» SUPPLIED PASSAGE
Begin

AssertionError: Data should only contain positive values

Programs like the Firefox browser are full of assertions: 10-20% of the code they contain are there to check that the other 80-90% are working correctly. Broadly speaking, assertions fall into three categories:

* A precondition is something that must be true at the start of a function in order for it to work correctly.

* A postcondition is something that the function guarantees is true when it finishes.

* An invariant is something that is always true at a particular point inside a piece of code.

End

» INFORMATION SUPPLIED
Begin

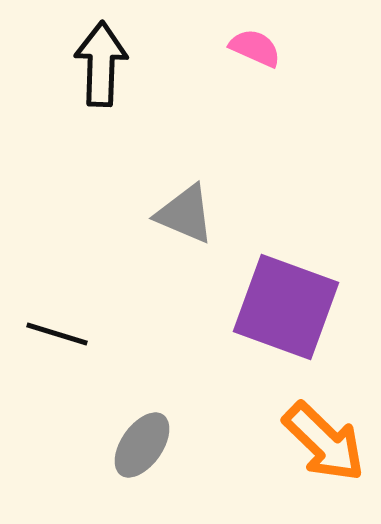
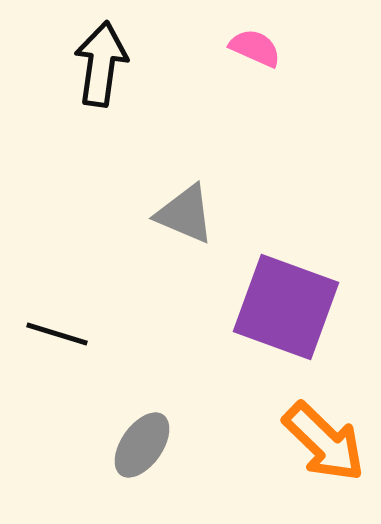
black arrow: rotated 6 degrees clockwise
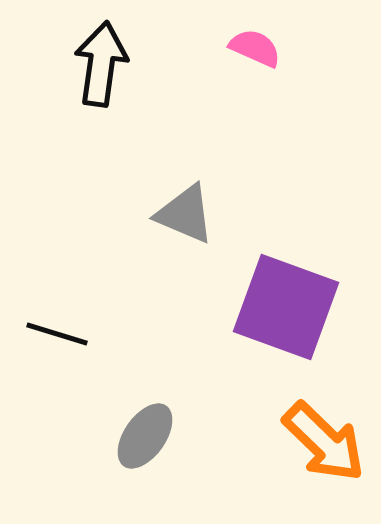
gray ellipse: moved 3 px right, 9 px up
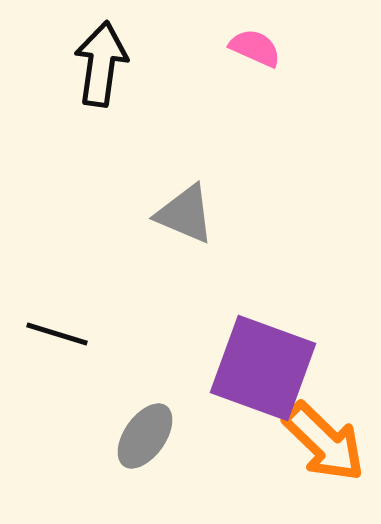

End

» REQUIRED TASK
Reproduce the entire passage on assertions word for word. The listing has no connection to the passage on assertions.

» SOLUTION TO THE PROBLEM
AssertionError: Data should only contain positive values

Programs like the Firefox browser are full of assertions: 10-20% of the code they contain are there to check that the other 80-90% are working correctly. Broadly speaking, assertions fall into three categories:

* A precondition is something that must be true at the start of a function in order for it to work correctly.

* A postcondition is something that the function guarantees is true when it finishes.

* An invariant is something that is always true at a particular point inside a piece of code.